MOD-Net: A Machine Learning Approach via Model-Operator-Data Network for Solving PDEs

TL;DR

MOD-Net introduces a machine learning framework that combines model-driven regularization with data to efficiently solve both linear and nonlinear PDEs, reducing computational cost and improving accuracy.

Contribution

The paper presents a novel MOD-Net framework that leverages operator representation and limited labeled data to solve PDEs more efficiently than existing neural operators.

Findings

Efficiently solves Poisson and radiative transfer equations

Requires fewer labels for training, reducing computational cost

Successfully applies to nonlinear PDEs like Burgers equation

Abstract

In this paper, we propose a a machine learning approach via model-operator-data network (MOD-Net) for solving PDEs. A MOD-Net is driven by a model to solve PDEs based on operator representation with regularization from data. For linear PDEs, we use a DNN to parameterize the Green's function and obtain the neural operator to approximate the solution according to the Green's method. To train the DNN, the empirical risk consists of the mean squared loss with the least square formulation or the variational formulation of the governing equation and boundary conditions.
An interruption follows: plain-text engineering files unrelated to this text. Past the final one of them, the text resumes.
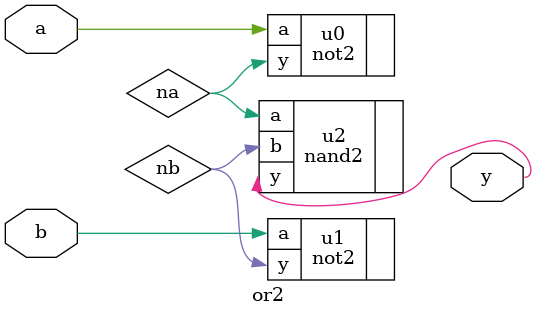
<source format=v>
module or2(input a, input b, output y);
  wire na, nb;
  not2 u0 (.a(a), .y(na));
  not2 u1 (.a(b), .y(nb));
  nand2 u2 (.a(na), .b(nb), .y(y)); // OR = NAND(NOT a, NOT b)
endmodule

</source>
For complicated problems, the empirical risk also includes a few labels, which are computed on coarse grid points with cheap computation cost and significantly improves the model accuracy. Intuitively, the labeled dataset works as a regularization in addition to the model constraints. The MOD-Net solves a family of PDEs rather than a specific one and is much more efficient than original neural operator because few expensive labels are required. We numerically show MOD-Net is very efficient in solving Poisson equation and one-dimensional radiative transfer equation. For nonlinear PDEs, the nonlinear MOD-Net can be similarly used as an ansatz for solving nonlinear PDEs, exemplified by solving several nonlinear PDE problems, such as the Burgers equation.